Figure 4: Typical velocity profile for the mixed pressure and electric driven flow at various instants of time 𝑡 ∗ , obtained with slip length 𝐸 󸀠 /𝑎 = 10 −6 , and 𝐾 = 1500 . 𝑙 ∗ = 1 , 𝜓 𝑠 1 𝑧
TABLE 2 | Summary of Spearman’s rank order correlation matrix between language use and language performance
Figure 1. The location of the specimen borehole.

---

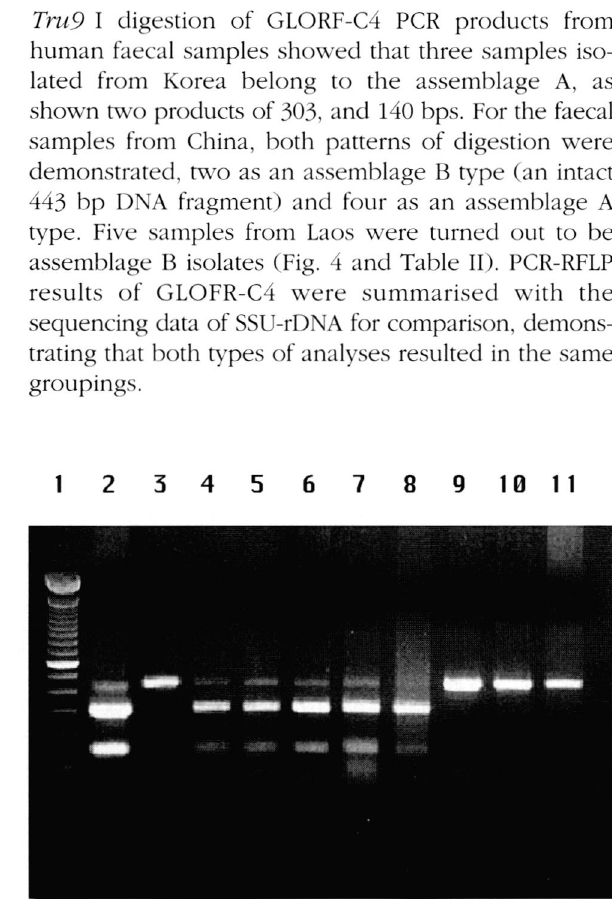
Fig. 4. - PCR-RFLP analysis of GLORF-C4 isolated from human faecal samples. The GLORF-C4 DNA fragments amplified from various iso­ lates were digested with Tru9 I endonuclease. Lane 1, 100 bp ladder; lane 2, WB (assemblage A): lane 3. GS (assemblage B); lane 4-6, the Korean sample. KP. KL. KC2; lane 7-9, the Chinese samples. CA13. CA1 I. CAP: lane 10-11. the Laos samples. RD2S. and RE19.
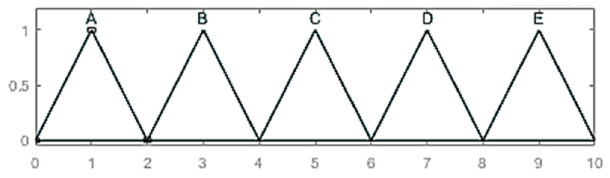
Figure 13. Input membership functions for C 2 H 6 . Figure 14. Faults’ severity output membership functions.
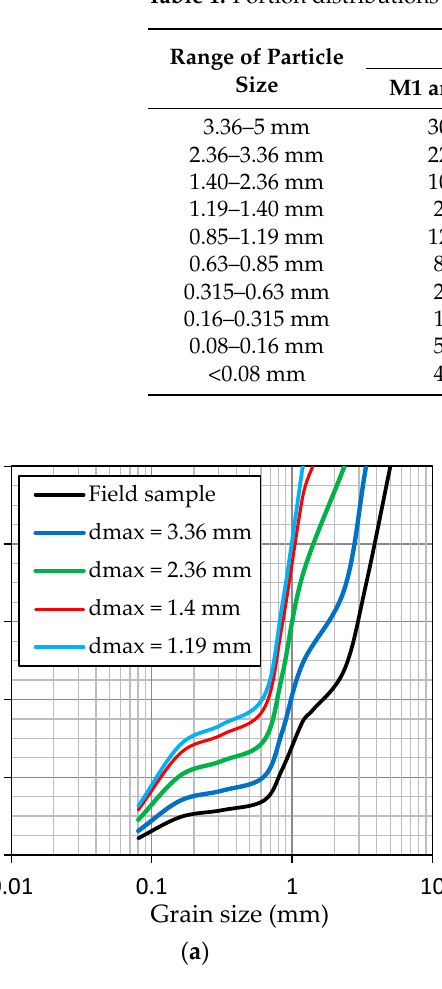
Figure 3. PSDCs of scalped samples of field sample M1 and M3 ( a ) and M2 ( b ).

...

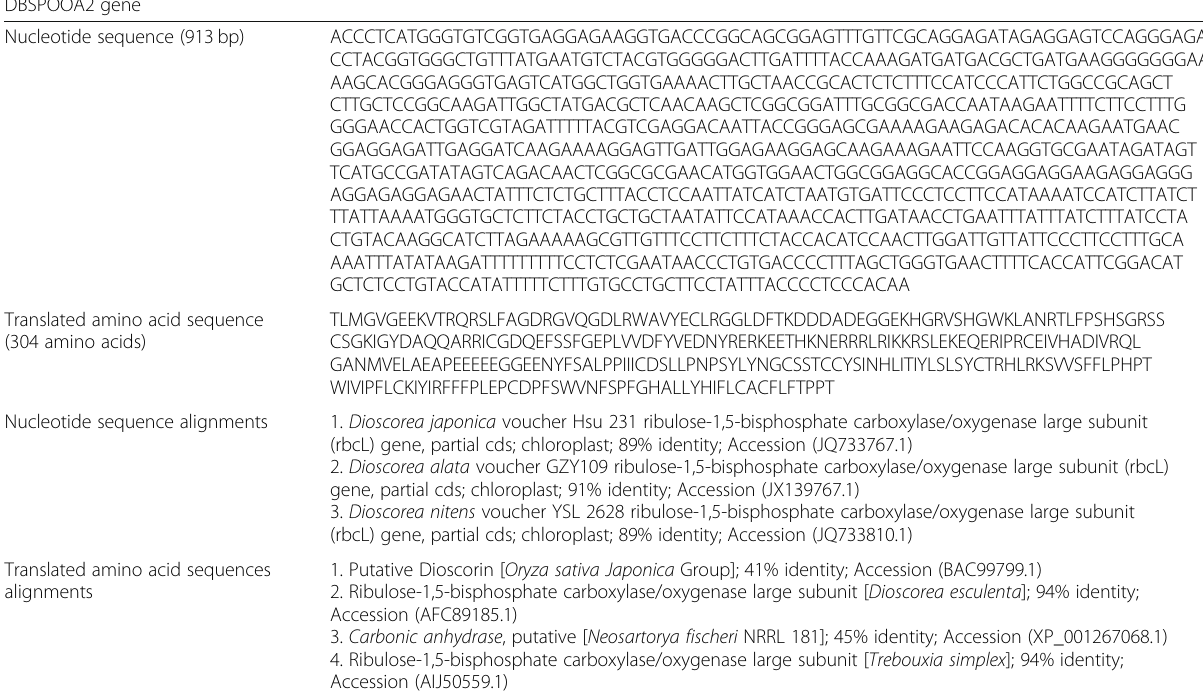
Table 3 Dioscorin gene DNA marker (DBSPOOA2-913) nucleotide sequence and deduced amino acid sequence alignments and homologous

TASK GOAL → Where the string "with" appears in a line of the material above, count that line, and say only how many there are.

PROBLEM SOLUTION → 2